> [What you will do]
Would you reproduce exactly the lines below from the one holding "left elbow: (743, 440)" through the one holding "right back paw: (716, 492)", inclusive, and no others?

START Input records

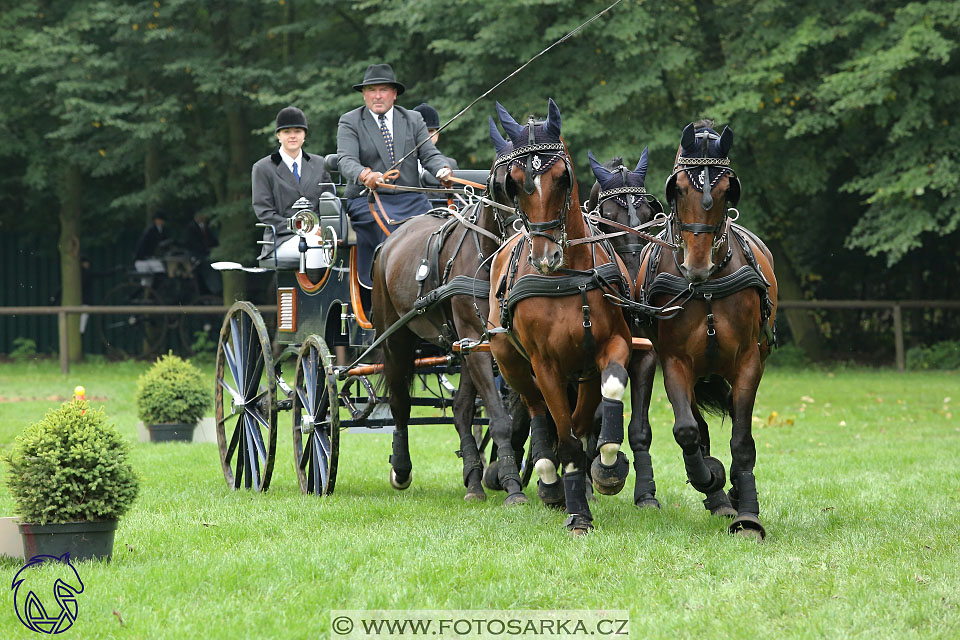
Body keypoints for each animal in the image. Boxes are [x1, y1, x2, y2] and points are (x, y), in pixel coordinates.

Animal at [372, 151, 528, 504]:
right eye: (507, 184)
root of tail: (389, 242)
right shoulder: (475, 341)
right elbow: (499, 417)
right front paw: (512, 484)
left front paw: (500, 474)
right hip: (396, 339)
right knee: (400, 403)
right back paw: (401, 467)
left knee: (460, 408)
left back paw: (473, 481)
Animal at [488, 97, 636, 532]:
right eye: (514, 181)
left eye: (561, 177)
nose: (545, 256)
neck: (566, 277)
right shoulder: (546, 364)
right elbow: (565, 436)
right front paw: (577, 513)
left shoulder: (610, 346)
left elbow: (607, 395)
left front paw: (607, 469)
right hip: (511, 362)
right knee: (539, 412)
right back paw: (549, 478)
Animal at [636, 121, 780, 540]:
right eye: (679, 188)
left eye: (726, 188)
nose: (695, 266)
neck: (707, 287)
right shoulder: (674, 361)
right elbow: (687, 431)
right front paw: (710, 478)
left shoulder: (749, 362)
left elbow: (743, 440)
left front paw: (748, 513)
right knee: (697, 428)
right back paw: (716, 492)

END Input records
START Input records

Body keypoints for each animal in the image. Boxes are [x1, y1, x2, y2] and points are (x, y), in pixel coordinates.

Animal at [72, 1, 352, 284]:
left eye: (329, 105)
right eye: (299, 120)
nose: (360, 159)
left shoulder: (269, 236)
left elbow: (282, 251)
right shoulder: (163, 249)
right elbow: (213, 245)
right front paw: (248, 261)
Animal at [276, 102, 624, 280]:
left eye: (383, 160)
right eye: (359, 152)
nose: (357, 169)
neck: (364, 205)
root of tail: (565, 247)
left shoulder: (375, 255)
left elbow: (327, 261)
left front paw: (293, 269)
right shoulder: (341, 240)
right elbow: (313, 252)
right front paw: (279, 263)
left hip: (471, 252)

END Input records

> [Solution for this exercise]
left elbow: (743, 440)
left front paw: (748, 513)
right knee: (697, 428)
right back paw: (716, 492)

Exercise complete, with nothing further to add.